## Task details
Reproduce the lines from the one containing "How many bars are there in each group?" through the end of the lines, inclusive, omitting the pictures.

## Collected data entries
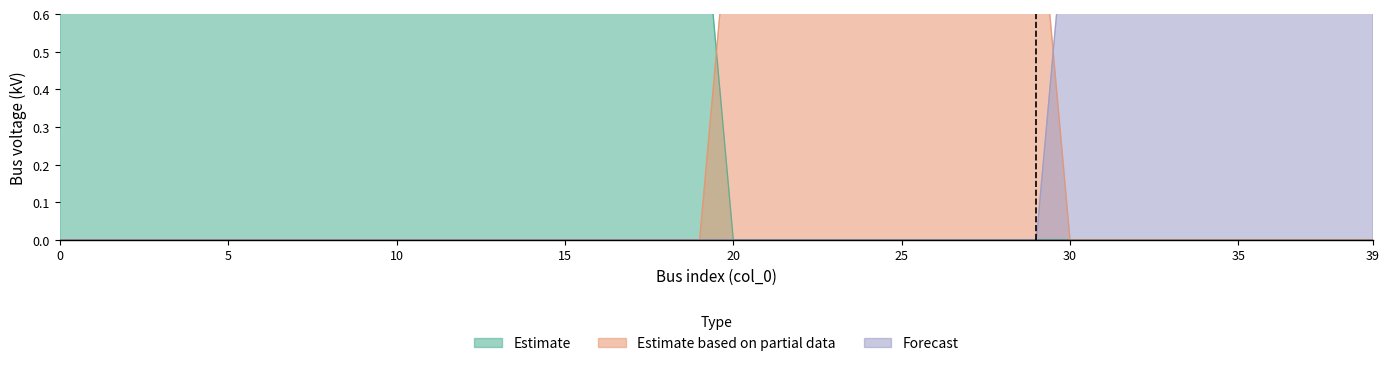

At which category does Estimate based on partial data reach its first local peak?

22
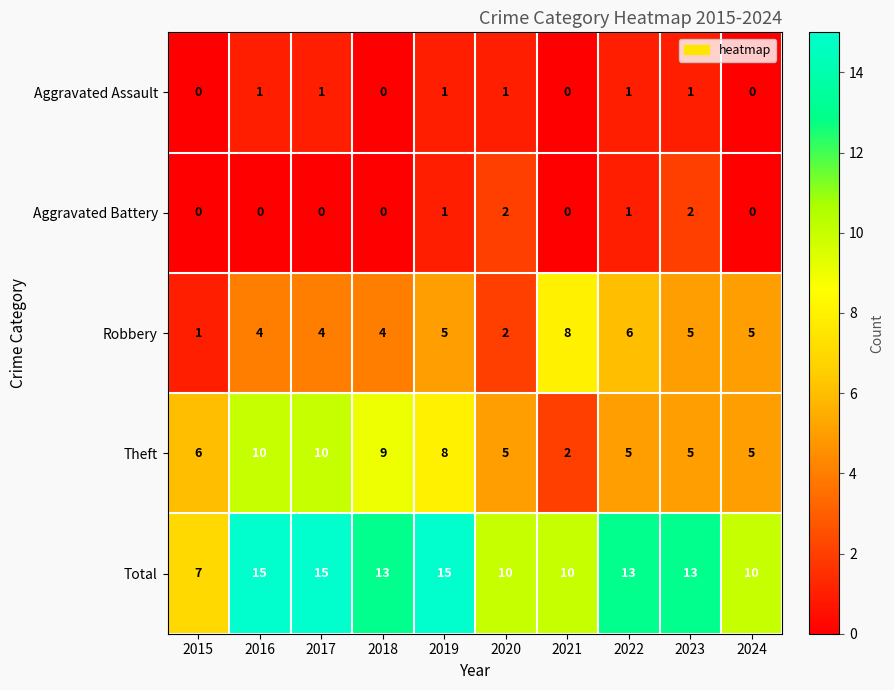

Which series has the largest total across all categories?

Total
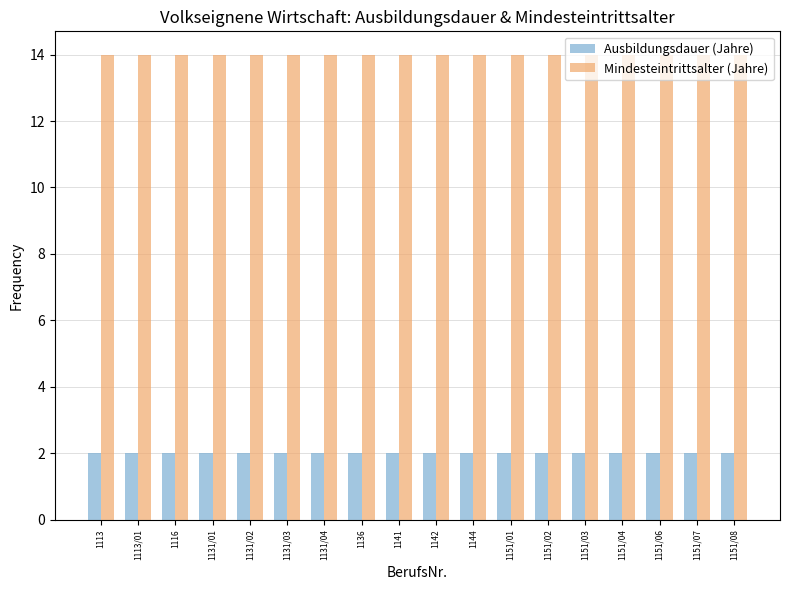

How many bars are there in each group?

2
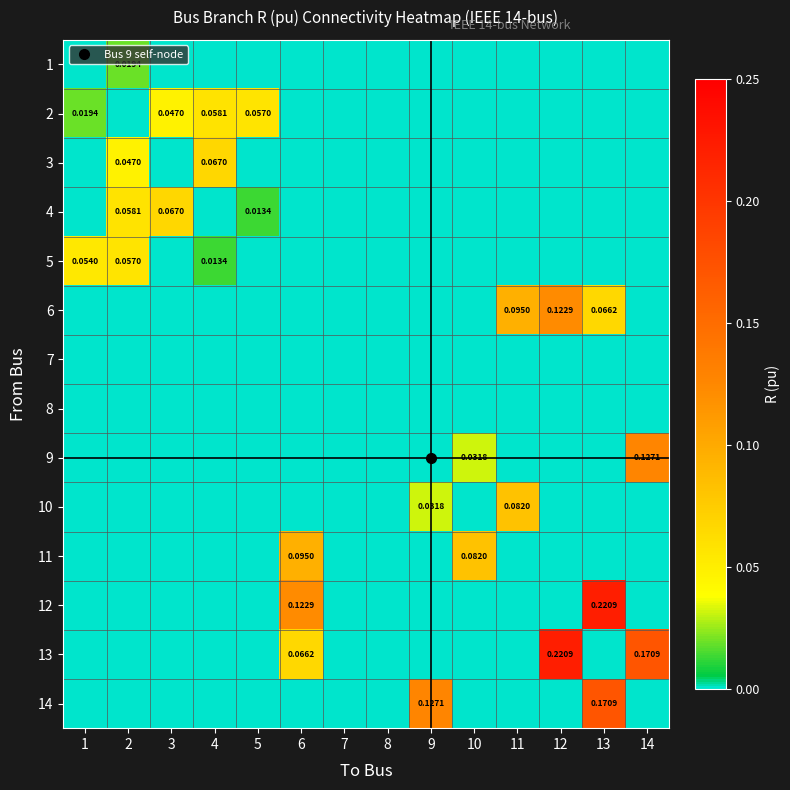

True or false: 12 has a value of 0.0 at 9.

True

## Solved exercise
How many bars are there in each group?

2

True or false: 12 has a value of 0.0 at 9.

True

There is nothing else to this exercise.